The good news is that it really did a nice job.  In fact, there are placed on the seam weld where you can't even see the weld joint.  I was very pleased with the results.  I would have kept going, but I ran out of "black beauty" and decided the test was successful.   Like I said, that was the good news.

Now for the bad...   I realized I had blasted away all my markings for the welding pinholes.  That's not that bad of news since I can put my halogen flood behind the floor and find them again.  The real bad news was this...

The media was pretty thick on the floor

At first, the media on the floor didn't look so bad.  I though that with the angle of the car and the direction of the blasting I'd be OK as far as controlling where the media went.  WRONG!   It was everywhere in the garage...EVERYWHERE!    So my little 5 minutes of blasting turned into an hour of cleanup and I still have more to do.   It even got up into the garage door tracks.  Great.

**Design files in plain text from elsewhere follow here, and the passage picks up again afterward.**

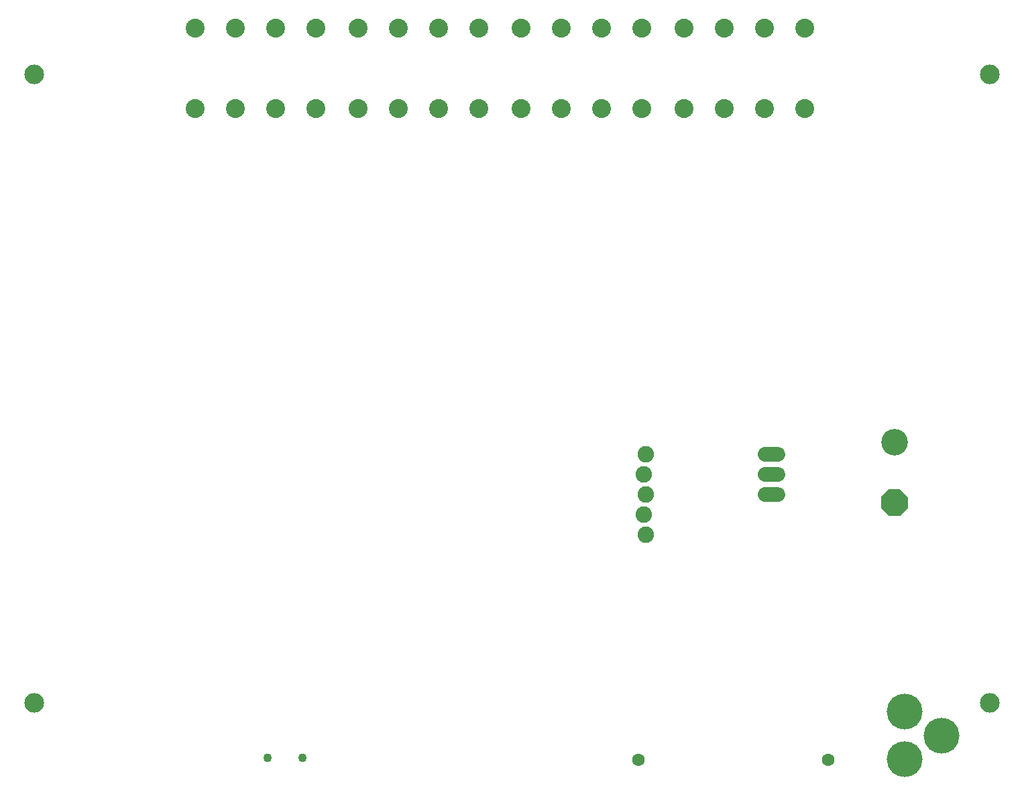
<source format=gbs>
G75*
G70*
%OFA0B0*%
%FSLAX24Y24*%
%IPPOS*%
%LPD*%
%AMOC8*
5,1,8,0,0,1.08239X$1,22.5*
%
%ADD10C,0.0980*%
%ADD11C,0.0820*%
%ADD12C,0.0434*%
%ADD13C,0.1780*%
%ADD14C,0.0720*%
%ADD15OC8,0.1320*%
%ADD16C,0.1320*%
%ADD17C,0.0631*%
%ADD18C,0.0940*%
D10*
X003574Y008241D03*
X003574Y039501D03*
X051074Y039501D03*
X051074Y008241D03*
D11*
X033974Y016600D03*
X033874Y017600D03*
X033974Y018600D03*
X033874Y019600D03*
X033974Y020600D03*
D12*
X016891Y005500D03*
X015158Y005500D03*
D13*
X046824Y005431D03*
X048675Y006613D03*
X046824Y007794D03*
D14*
X040544Y018600D02*
X039904Y018600D01*
X039904Y019600D02*
X040544Y019600D01*
X040544Y020600D02*
X039904Y020600D01*
D15*
X046324Y018200D03*
D16*
X046324Y021200D03*
D17*
X043037Y005400D03*
X033612Y005400D03*
D18*
X033757Y037800D03*
X031757Y037800D03*
X029757Y037800D03*
X027757Y037800D03*
X025657Y037800D03*
X023657Y037800D03*
X021657Y037800D03*
X019657Y037800D03*
X017557Y037800D03*
X015557Y037800D03*
X013557Y037800D03*
X011557Y037800D03*
X011557Y041800D03*
X013557Y041800D03*
X015557Y041800D03*
X017557Y041800D03*
X019657Y041800D03*
X021657Y041800D03*
X023657Y041800D03*
X025657Y041800D03*
X027757Y041800D03*
X029757Y041800D03*
X031757Y041800D03*
X033757Y041800D03*
X035857Y041800D03*
X037857Y041800D03*
X039857Y041800D03*
X041857Y041800D03*
X041857Y037800D03*
X039857Y037800D03*
X037857Y037800D03*
X035857Y037800D03*
M02*

</source>
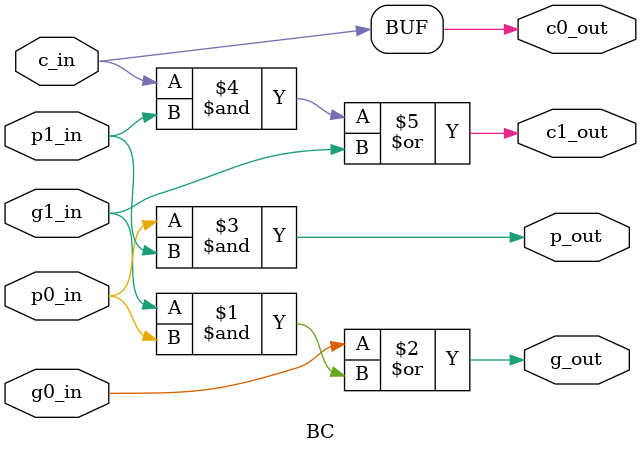
<source format=v>
module BC (input g0_in, p0_in, c_in, g1_in, p1_in, output g_out, p_out, c0_out, c1_out);
  assign g_out = g0_in | (g1_in & p0_in);
  assign p_out = p0_in & p1_in;
  assign c0_out = c_in;
  assign c1_out = (c_in & p1_in) | g1_in;
endmodule

</source>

To be able to clean out the garage better, I moved the Mustang out into the driveway.   It too was full of the media in places I wouldn't have expected, the interior being one of them.   I rolled the car over while simultaneously trying to blow the media out of the car. 

This is the first time it was outside on the rotisserie.  One side effect of moving the fastback outside is that it was a real showstopper.   People were slowing down and gawking at it.  Another side effect is that I could see the work I've done and what has to be done much better out in the daylight. 

I got the majority of the mess cleaned up and got the Mustang back in the garage.  Obviously, there was one big lesson learned.   BLAST OUTSIDE!  And close the garage door too!   Live and learn, right?

I was hoping to get to work on it Sunday afternoon, but by 1 PM  the temperature was already north of 90 degrees and climbing.  I can't run my fan while welding because I'll loose all my shielding gas.  Then there's the issue of keeping myself hydrated enough, which has been a struggle lately.  So I'll be waiting for the temps to drop to something reasonable which right now I'd take anything in the mid 80's which is what our normal high would be.   But that's ain't happening anytime soon.  The temperatures this week are forecast to be in the mid to high 90's.   So I'll have to revisit my plan and maybe move onto another part of the car that doesn't require welding.   Besides, I've got that passenger side toe board to replace.  And there's the rust in the upper right corner of the trunk lip that needs to be repaired.   So I'll see if I can get the garage more comfortable and move on with something else.   I'll take progress...any this point.